Cette décision clarifie que la postergation rend la créance de l'associé temporairement inexigible, mais n'altère pas sa nature de dette. Si elle n'est pas payée dans les délais, il s'agit d'une "dette échue". L'inexigibilité suspend l'action de recouvrement, sans annuler l'obligation.

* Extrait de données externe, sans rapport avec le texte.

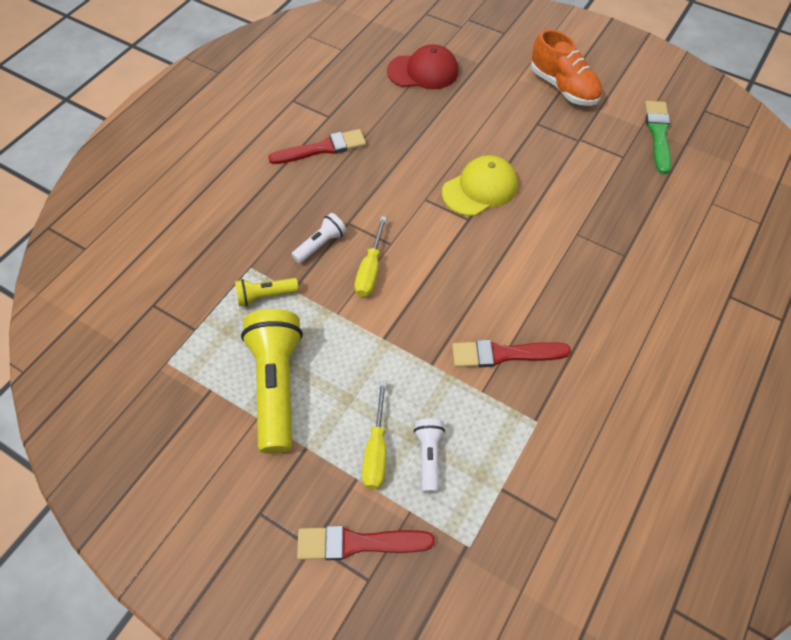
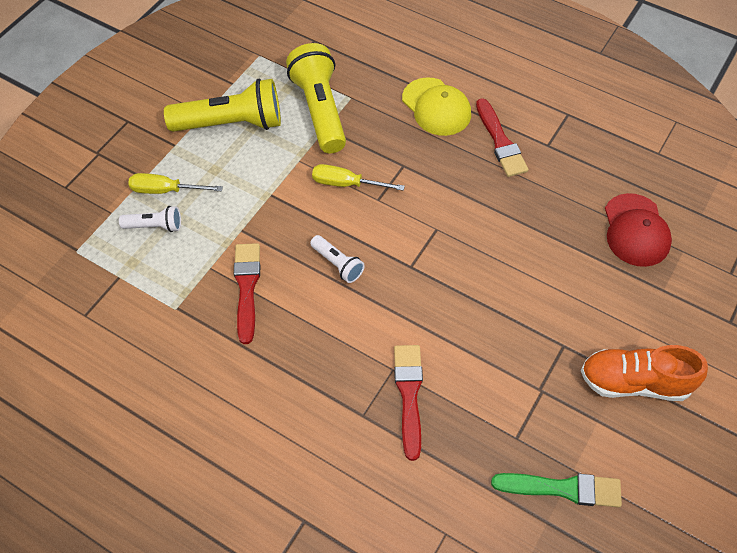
camera: 90 degrees right, 0 degrees up
yellow flashlight [235,278,299,307] -> yellow flashlight [286,43,346,153], size x2.05
white flashlight [292,213,347,263] -> white flashlight moved to [310,235,365,283]
red brush [297,526,435,560] -> red brush moved to [394,345,423,461]
yellow cap [442,155,518,216] -> yellow cap moved to [402,77,471,136]
orange shoe [531,29,602,106] -> orange shoe turned 45 degrees clockwise [581,345,708,401]

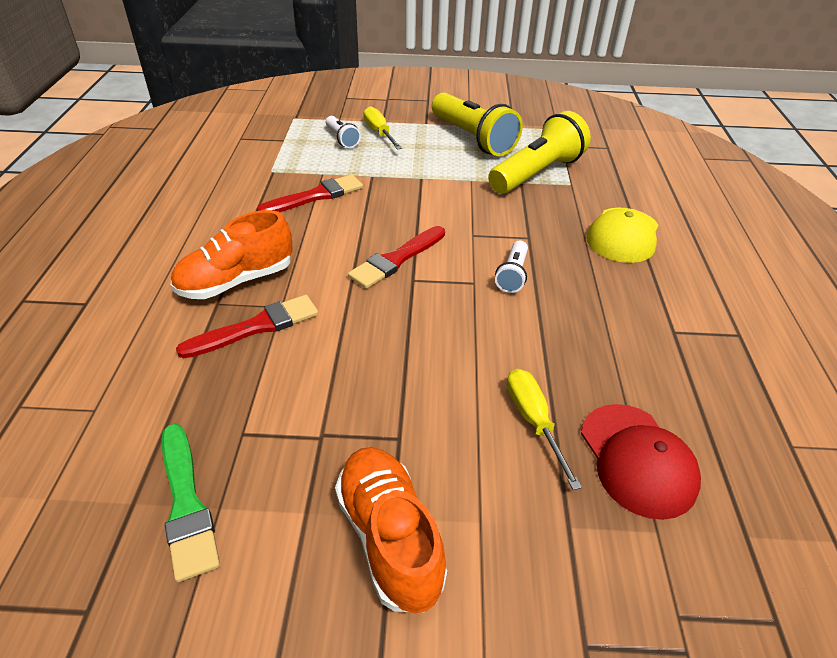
camera: 60 degrees right, 15 degrees down
white flashlight [310,235,365,283] -> white flashlight moved to [495,241,528,293]
yellow screwdriver [312,164,405,191] -> yellow screwdriver moved to [507,369,582,490]
red brush [476,98,528,177] -> red brush moved to [348,226,445,289]
red cap [605,193,672,267] -> red cap turned 75 degrees counterclockwise [581,404,701,520]
none -> orange shoe [170,210,293,299]

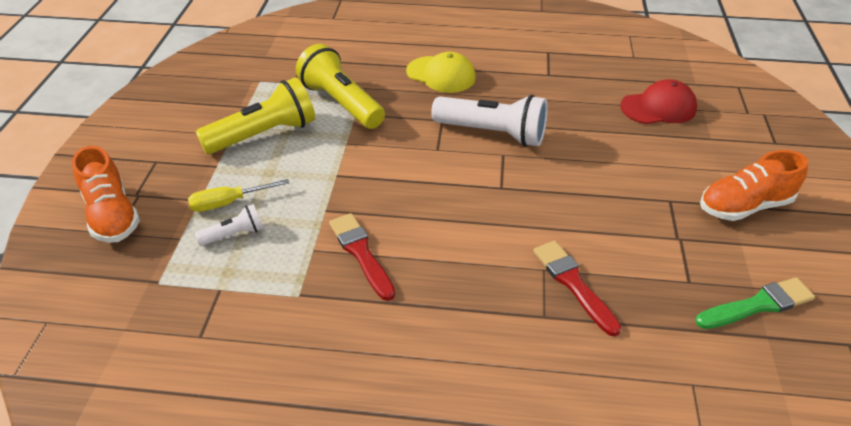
camera: 85 degrees left, 0 degrees up
orange shoe [170,210,293,299] -> orange shoe moved to [72,146,140,243]
red brush [348,226,445,289] -> none
white flashlight [495,241,528,293] -> white flashlight [431,95,548,147], size x2.05
yellow screwdriver [507,369,582,490] -> none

Les implications directes sont :

  • La postergation est une inexigibilité légale et temporaire, non une inexistance de la dette.
  • Le financement de l'associé, s'il n'est pas remboursé dans les délais, est une dette "échue".
  • Les créances des associés soumises à postergation doivent être incluses dans le calcul des "dettes échues et impayées" pour l'accès à la liquidation contrôlée (ex art. 268, alinéa 2, c.c.i.i.).
  • Cela garantit une évaluation réaliste de l'état de crise et protège les autres créanciers.

Conclusions

La décision de la Cassation est cruciale pour la gestion des crises d'entreprise. Elle souligne l'importance d'une gestion avisée des financements des associés : même s'ils sont postérieurs, leur créance contribue au seuil d'endettement pour l'accès aux procédures collectives. Cela favorise une plus grande transparence et une approche rigoureuse dans l'évaluation de l'état de crise. L'Ordonnance n° 17508/2025 renforce la sécurité juridique et la protection des créanciers. Les associés, administrateurs et professionnels sont appelés à considérer attentivement cette décision.